Dombeya rotundifolia

Wild pear


Dikbas or drolpeer (afr); Wild pear (eng); Mohlabaphala (N.sotho); Mtubane (Tswane); Mulanga (Venda); nsihaphukuma (Tsonga); iNhliziyonkhulu (Zulu)


Derivation of name and historical aspects

The name Dombeya was given in honour of Joseph Dombey (1742 – 1793), a French botanist who worked in Peru and Chile. Rotundifolia refers to the round leaves of this species.

This lovely tree gets its English common name, wild pear, from the masses of white blooms which appear before the leaves in early spring. It bears a resemblance to a true pear (Pyrus communis) in full flower. However, it is no relation of the pear tree, which is in the Rose family (Roseaceae) like the peach and apricot.

The Zulu name iNhliziyonkhulu, translates to “the great heart”.

Plant parts used

The bark is mainly used but sometimes the wood or the roots.

Medicinal Uses / Ethnopharmacological uses

Infusions are used orally or as enemas to treat internal ulcers but also for haemorrhoids, diarhhoea and stomach problems. It is claimed to be effective against nausea in pregnant women. Decoctions of the bark are occasionally used in delayed labor, to hasten the onset of the process. It is also used for chest complaints.

Health benefits


Gauteng, KwaZulu-Natal, Limpopo, Mpumalanga, North West. Not endemic to South Africa. Dombeya rotundifolia grows in woodland, wooded grassland and rocky mountain slopes from KwaZulu-Natal northwards to Ethiopia.



Botanical Description

The wild pear is a lovely garden specimen, and the spectacular show of scented flowers is a herald of spring. It has a single stem and a somewhat rounded crown. It is both frost and drought resistant. The flowers appear from July to September, the earlier flowering taking place in the warmer northern areas.

Like other Dombeya species, the flowers remain on the tree until after the fruit capsules have formed in the centre of each flower. The petals turn brown and become dry and light. Once the fruit is ripe and falls from the tree, the petals act as wings and float it away. The flowers are produced in masses in spring (before the leaves appear).

This is a deciduous, very fast-growing tree, 1 – 1.5 m per year. It may reach up to 10 m in height but is usually between 3 and 6 m. The bark is dark brown, very rough and corky on mature trees. It forms a protective, fire-resistant layer around the trunk. The large, leathery leaves are almost round and are covered with the minute star-like hairs which are a characteristic of Dombeya.

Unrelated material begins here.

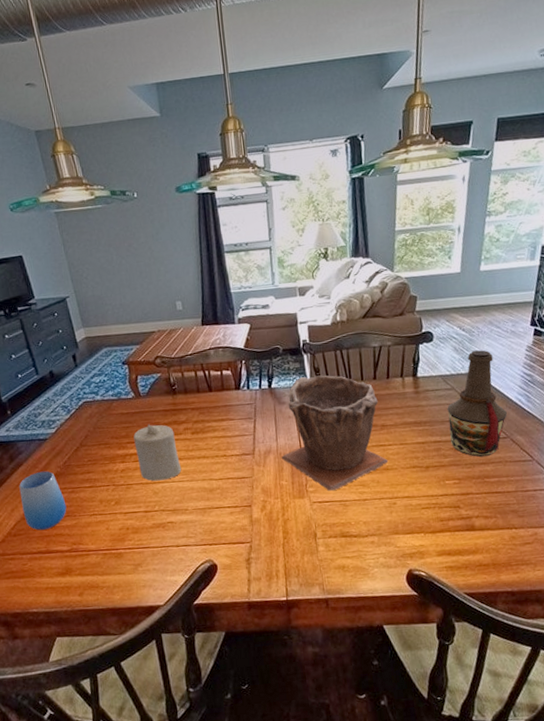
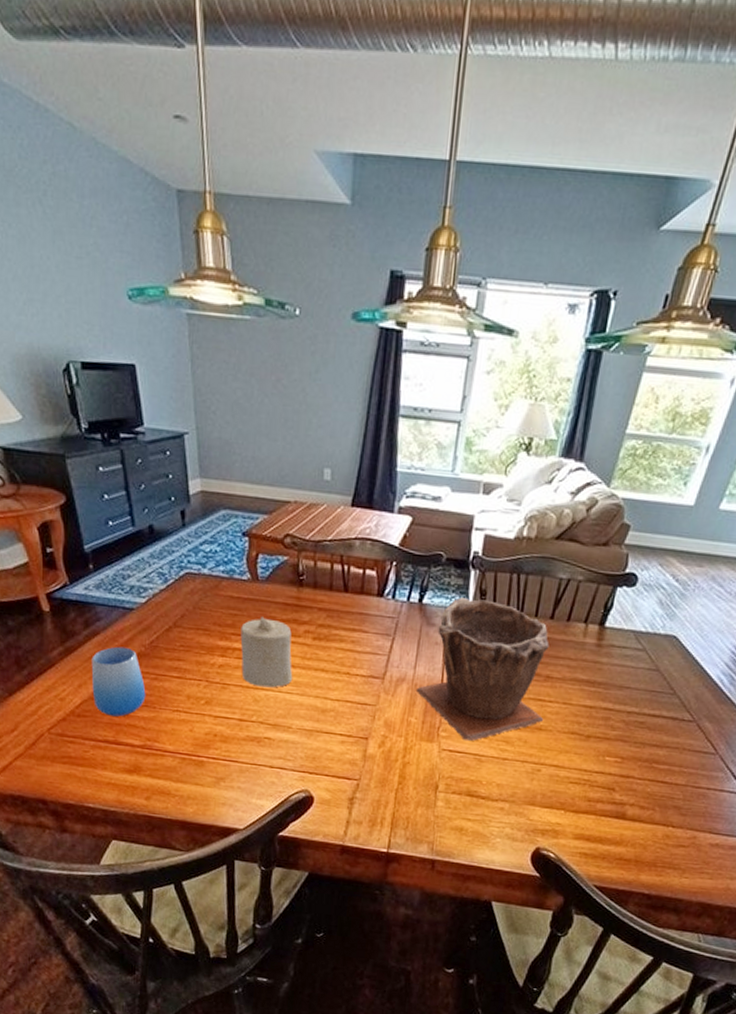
bottle: present [447,350,507,457] -> none [624,609,704,738]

The tree has become a popular garden subject. The dried flowers of the wild pear can be used in flower arranging. This is a good wildlife garden tree as it attracts bees and butterflies. It is a larval food plant for the Ragged Skipper (Caprona pillaana) butterfly. The wild pear is also reportedly a good bonsai specimen, which develops the corky bark and reduced leaf size after 2 – 3 years.

Uses: Dombeya rotundifolia has many traditional uses. Strong rope fibre is made from the bark, and the plant is used medicinally for various purposes, including a love potion made from the flowers. It is a useful tree on farms and nature reserves, as game and stock browse from it. The wood is termite-resistant and often used as fence posts. Bee farmers also appreciate the tree for the large amounts of nectar and pollen which it produces.

Preparation and Dosage

Infusions or decoctions of the bark (rarely the roots) are taken orally or injected as enemas, sometimes mixed with other ingredients. The powdered root may be burnt and the smoke inhaled, after which the powder is used as snuff. The bark may be chewed.

Active Ingredients

There appears to be limited published information on the chemical composition of Dombeya species. A preliminary screening indicates the presence of tannins, saponins and cardiac glycosides. Other well-known members of the family (Cola and Theobroma species) contain pharmaceutically important purine bases, such as caffeine but these alkaloids have not yet een found in Dombeya species. Antibacterial compounds were isolated and identified as fatty acids, including palmitic, myristic, lauric and stearic acids.

Pharmacological Effects

Extracts showed modest antibacterial activity but pronounced anti-inflammatory activity.